Beckett se une a la Resistencia francesa durante la ocupación alemana y más de una vez estuvo a punto de ser detenido por la Gestapo. En 1942, huye hacia el sur con su compañera Suzanne y se establecen en un pequeño pueblo del departamento de Vaucluse donde se hace pasar por campesino. Continúa militando en la Resistencia, almacena armas en el garaje de su casa y colabora con el maquis en actos de sabotaje. Fue condecorado por el gobierno por su apoyo a la Resistencia en la lucha contra los nazis. Casi nunca habló de aquellos años y cuando lo hizo se refería al asunto como "aquellas cosas de boy scout".
Entre 1946 y 1950 Beckett escribe Molloy, Malone muere, Esperando a Godot, El innombrable y Textos para nada. Tratándose de alguien como él, a esta fase de su vida le viene al pelo lo de frenesí. Alguien ha dicho que el olvido en Beckett representa lo que la memoria en Proust. Los añadidos interminables que Joyce diseminaba en sus manuscritos se convertirán en sustraciones sistemáticas en Beckett. Había comprendido que su camino era la pobreza, la renuncia, la liberación del conocimiento. Ésa fue su epifanía. Y para evitar la familiaridad con la propia lengua elige el camino del extrañamiento, del extrañamiento verbal, y escribirá en francés. Para él significaba elegir la lengua más pobre.
Y escribe contra la literatura, contra el estilo, contra "esa porquería de la lógica". Beckett hablaba del estilo como de "un pañuelo alrededor de un cáncer de garganta". Escribe Esperando a Godot entre octubre de 1948 y enero de 1949. Le costó publicarla. Tuvo que dedicarse a traducir para remediar los problemas económicos. Se estrenó en París, en 1953, con una puesta en escena de Roger Blin, y gran éxito de público y crítica. Fue un fracaso de público en Londres en 1955 pero tuvo buena acogida en Nueva York. Marcos Ordóñez ha señalado que Beckett entrevera como Chejov lo cómico y lo trágico, más aún, el teatro de Beckett empieza donde acaba el de Chejov. Asedian a los textos de ambos las mismas bestias infernales: la solemnidad y el disparate. En Chejov y Beckett, el tono lo es todo.

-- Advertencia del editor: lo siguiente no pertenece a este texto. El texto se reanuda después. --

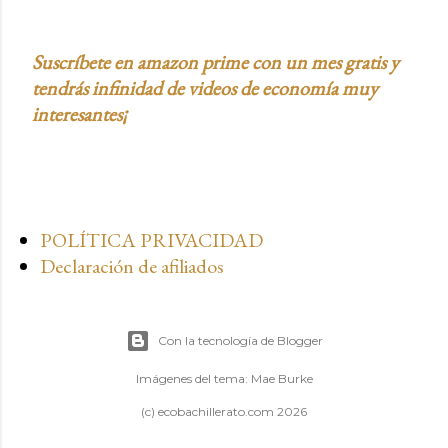
Suscríbete en amazon prime con un mes gratis y
tendrás infinidad de videos de economía muy
interesantes¡
POLÍTICA PRIVACIDAD
Declaración de afiliados
Con la tecnología de Blogger
Imágenes del tema:
Mae Burke
(c) ecobachillerato.com 2026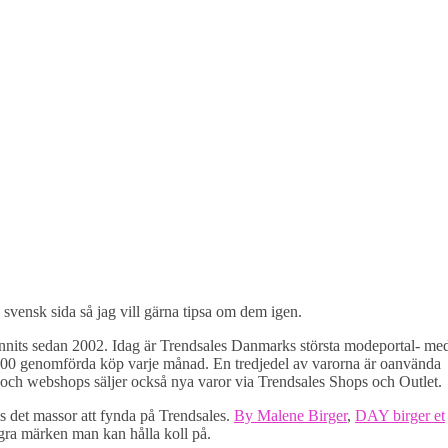
svensk sida så jag vill gärna tipsa om dem igen.
unnits sedan 2002. Idag är Trendsales Danmarks största modeportal- me
00 genomförda köp varje månad. En tredjedel av varorna är oanvända
och webshops säljer också nya varor via Trendsales Shops och Outlet.
s det massor att fynda på Trendsales.
By Malene Birger
,
DAY birger et
gra märken man kan hålla koll på.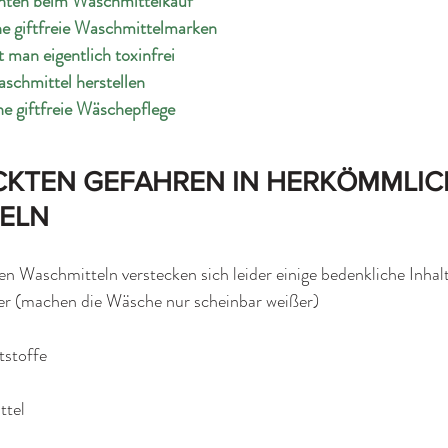
hten beim Waschmittelkauf
e giftfreie Waschmittelmarken
 man eigentlich toxinfrei
schmittel herstellen
ine giftfreie Wäschepflege
CKTEN GEFAHREN IN HERKÖMMLIC
ELN
en Waschmitteln verstecken sich leider einige bedenkliche Inhalt
er (machen die Wäsche nur scheinbar weißer)
tstoffe
ttel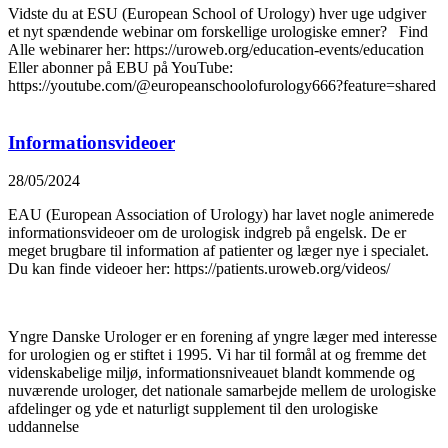
Vidste du at ESU (European School of Urology) hver uge udgiver
et nyt spændende webinar om forskellige urologiske emner? Find
Alle webinarer her: https://uroweb.org/education-events/education
Eller abonner på EBU på YouTube:
https://youtube.com/@europeanschoolofurology666?feature=shared
Informationsvideoer
28/05/2024
EAU (European Association of Urology) har lavet nogle animerede
informationsvideoer om de urologisk indgreb på engelsk. De er
meget brugbare til information af patienter og læger nye i specialet.
Du kan finde videoer her: https://patients.uroweb.org/videos/
Yngre Danske Urologer er en forening af yngre læger med interesse
for urologien og er stiftet i 1995. Vi har til formål at og fremme det
videnskabelige miljø, informationsniveauet blandt kommende og
nuværende urologer, det nationale samarbejde mellem de urologiske
afdelinger og yde et naturligt supplement til den urologiske
uddannelse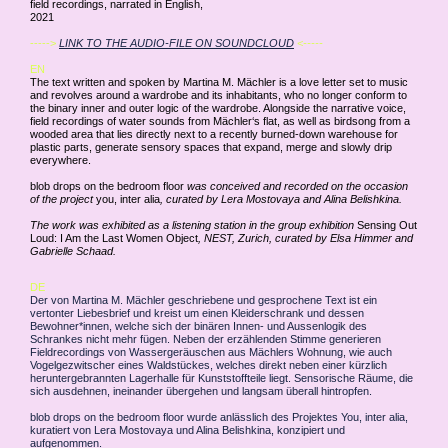
field recordings, narrated in English,
2021
----->
LINK TO THE AUDIO-FILE ON SOUNDCLOUD
<-----
EN
The text written and spoken by Martina M. Mächler is a love letter set to music
and revolves around a wardrobe and its inhabitants, who no longer conform to
the binary inner and outer logic of the wardrobe. Alongside the narrative voice,
field recordings of water sounds from Mächler‘s flat, as well as birdsong from a
wooded area that lies directly next to a recently burned-down warehouse for
plastic parts, generate sensory spaces that expand, merge and slowly drip
everywhere.
blob drops on the bedroom floor
was conceived and recorded on the occasion
of the project
you, inter alia
, curated by Lera Mostovaya and Alina Belishkina.
The work was exhibited as a listening station in the group exhibition
Sensing Out
Loud: I Am the Last Women Object
, NEST, Zurich, curated by Elsa Himmer and
Gabrielle Schaad.
DE
Der von Martina M. Mächler geschriebene und gesprochene Text ist ein
vertonter Liebesbrief und kreist um einen Kleiderschrank und dessen
Bewohner*innen, welche sich der binären Innen- und Aussenlogik des
Schrankes nicht mehr fügen. Neben der erzählenden Stimme generieren
Fieldrecordings von Wassergeräuschen aus Mächlers Wohnung, wie auch
Vogelgezwitscher eines Waldstückes, welches direkt neben einer kürzlich
heruntergebrannten Lagerhalle für Kunststoffteile liegt. Sensorische Räume, die
sich ausdehnen, ineinander übergehen und langsam überall hintropfen.
blob drops on the bedroom floor wurde anlässlich des Projektes You, inter alia,
kuratiert von Lera Mostovaya und Alina Belishkina, konzipiert und
aufgenommen.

Beckett le contó a Charles Juliet que leer y escribir le resultaban actividades incompatibles, que siempre tenía algo entre manos y que a medida que trabajaba se iba reduciendo más y más. Que hasta 1946 intentó saber para estar en condiciones de poder, pero que luego se dio cuenta de que se equivocaba de camino: Posiblemente no haya sino caminos equivocados. Sin embargo hay que encontrar el camino equivocado que nos conviene.
El maestro me contó que leyó (o le contaron) alguna vez que un amigo de Beckett se moría de cáncer. Entonces el escritor lo abandonó todo y acudió junto a su amigo. Para que sus últimos días no le causaran un quebranto moral que añadir a la demolición física, le propuso hacer un jardín. Y se pusieron manos a la obra: el amigo lápiz en mano trazando el diseño del jardín con su estanque y todo, y Beckett azada en mano abriendo surcos y paleta en mano levantando los bordes del estanque. Así pasaron el último mes de vida del amigo. Quería cerrar esta entrada con una fotografía de Beckett azada en mano (o paleta en mano) -el maestro vio alguna- pero no la encontré. Lástima.
En sus últimos años, Beckett escribía por la mañana, hacía chapuzas por la tarde y daba largos paseos. Pero lo que más le gustaba era quedarse horas y horas mirando por la ventana. No hacer nada. Y el silencio. Porque, si no ocurría nada, siempre hay algo que escuchar.